Globally, 87 per cent of organisations experienced DNS attacks, with the average cost of each attack around $950,000.
EfficientIP in collaboration with IDC announced the results of its 2021 Global DNS Threat report. As per the report, organisations across all industries suffered an average of 7.6 attacks this past year
The report focuses on the different types of DNS attacks that organisations face and the cost associated with it for the previous year during the COVID19 pandemic. With enterprise boundaries blurring, organisations have added a focus on securing remote workers as well as their on-premises and cloud infrastructure.
“This year’s 2021 DNS Security Survey confirms that nearly all companies have had their apps and services disrupted by DNS attacks. To meet zero-trust objectives via network segmentation and application access control, the key role of DNS for visibility over client behaviour and granular filtering is becoming recognised as vital for preventing the spread of attacks as early as possible in the traffic flow,” said Jean-Yves Bisiaux CTO, EfficientIP.
The report further pointed out that Asia recorded an increase of 15 per cent in such attacks, incurring a cost of $908,140 over the past year, up from $792,840 the previous year.
In Asia, India recorded the highest number of DNS attacks of more than 10. Countries that saw a significant increase in damages included Malaysia which increased by 78 per cent, the sharpest increase, as well as India, Spain, and France, saw an increase of 32, 36 and 25 per cent.
Although DNS security is established as a critical component of the overall security strategy, and almost all (99 per cent) organisations have a solution in place, Shutting down DNS servers or service Disabling applications 99 per cent of companies say they have some form of security for DNS in place, but many do not benefit from the advantages of purpose-built DNS security (business continuity, data protection, user protection).
42 per cent are using auto-remediation versus only 25 per cent last year. 42 per cent are not yet using a dedicated DNS security solution to help them fill the potential vulnerability gaps left by traditional network security products, the report added.
“Work, commerce, entertainment, social interactions of modern society have shifted to virtual platforms as people sought to maintain connection despite a pressing need to remain physically distant. This resulted in an increased demand for e-learning, telemedicine, robotics, composite artificial intelligence (AI), augmented reality (AR) and virtual reality (VR) scenarios, intelligent chatbots, digital payments, virtual retail experiences, the list goes on.
The governments and businesses globally adopted hybrid and multi-cloud based digital platforms and solutions taking into consideration flexible computing power, high availability, disaster recovery, lower cost for backup and disaster recovery, resilient core for business process and business continuity, legacy skill risk, remote workforce management, safe return to the workplace, and business agility with a focus for resilient business functions,” said Sujit Christy, CISO, John Keells Holdings PLC.
He further added that this digital transformation diminished the traditional network perimeter.
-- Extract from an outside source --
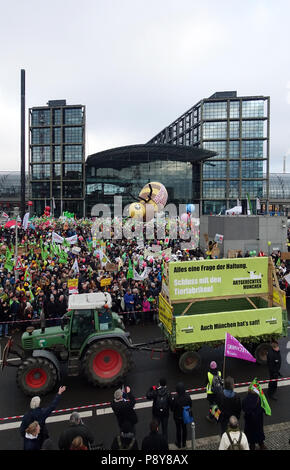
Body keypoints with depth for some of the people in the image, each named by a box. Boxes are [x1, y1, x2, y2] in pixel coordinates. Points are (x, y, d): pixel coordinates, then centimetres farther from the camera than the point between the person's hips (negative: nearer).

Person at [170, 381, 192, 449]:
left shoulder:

The dangers are hidden in applications, websites, and even word and pdf documents. Phishing emails are hard to spot as fakes by the users. Several newly created domains are used for malware, phishing and ransomware attacks.
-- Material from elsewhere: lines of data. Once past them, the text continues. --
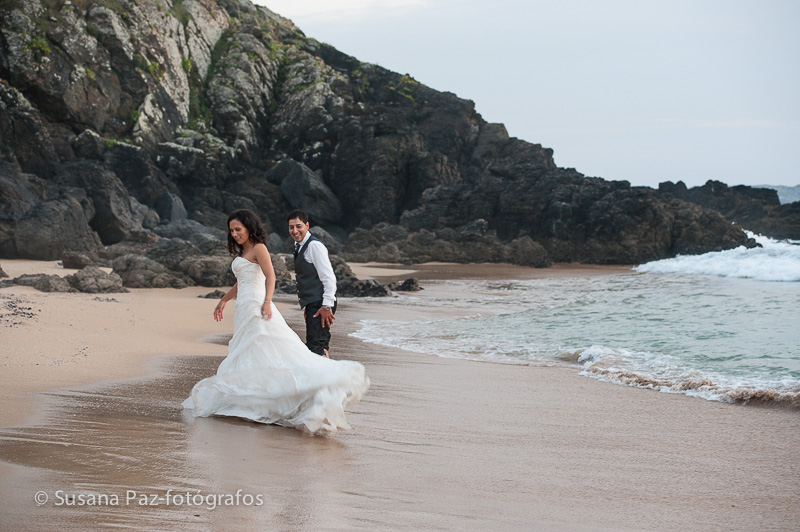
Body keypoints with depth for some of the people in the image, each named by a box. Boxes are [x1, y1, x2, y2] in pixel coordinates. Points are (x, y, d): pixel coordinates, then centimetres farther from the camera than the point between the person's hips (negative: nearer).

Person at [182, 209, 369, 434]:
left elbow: (270, 275, -17)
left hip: (256, 307, -10)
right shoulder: (242, 252, 21)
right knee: (245, 355, 4)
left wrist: (267, 302, -30)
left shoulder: (258, 248, -6)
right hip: (244, 309, 10)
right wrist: (223, 300, 36)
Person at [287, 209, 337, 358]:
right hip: (312, 305, 10)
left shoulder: (314, 245, -11)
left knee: (315, 347, -15)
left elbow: (329, 277, -17)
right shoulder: (300, 246, 18)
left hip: (320, 305, -10)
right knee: (321, 347, 13)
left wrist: (327, 306, -21)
Connections to such malicious sites have to be detected and blocked proactively. The challenge is to ensure that the users do not unintentionally click on malicious links and attachments which are just one click away from a major security breach.
The IP-based security controls deployed to protect the trusted network segments are becoming ineffective as the malicious actors target the unsafe DNS connections to penetrate the networks.
Organisations that do not include DNS security as part of their extended enterprise security strategy are more vulnerable to privacy issues. DNS security can not only protect their remote users but also data and application traffic to ensure safe and secure online activities, the report pointed out.
“To improve their overall security posture, organisations should better leverage the extensive insights provided by DNS to feed actionable threat intelligence data to the whole security ecosystem,” said Romain Fouchereau Research Manager, IDC.
Zero Trust Architecture framework
Sujit Christy further pointed out that organisations are adopting a Zero Trust Architecture (ZTA) framework to ensure that the trust is assessed at the time of network connectivity, with an identity and context-based logical access boundary by removing any notion of implicit trust based on a location or IP address.
Security design of network architecture should include DNS Security. Further, the organisations should monitor and analyse the DNS traffic to identify user behaviours and profile devices to enhance threat intelligence and filter domains allowed to be accessed. Hence, DNS monitoring and traffic analysis is the most effective way to protect data confidentiality on the network layer and help detect data exfiltration. This is also an efficient way for closing back doors to data theft and combating ransomware.
The organisation should pay attention to integrate data from multiple sources including the DNS Traffic and apply insights across complex hybrid and multi-cloud environments. DNS security data should feed the SIEM and the SOC should have actionable data and events to help forensic examination, simplify and accelerate detection and remediation. This should help reduce the alert and breach fatigue.
No data traffic should be trusted and the DNS traffic should be the first line of defense. DNS traffic should be verified at all times to ensure an effective Zero Trust Architecture.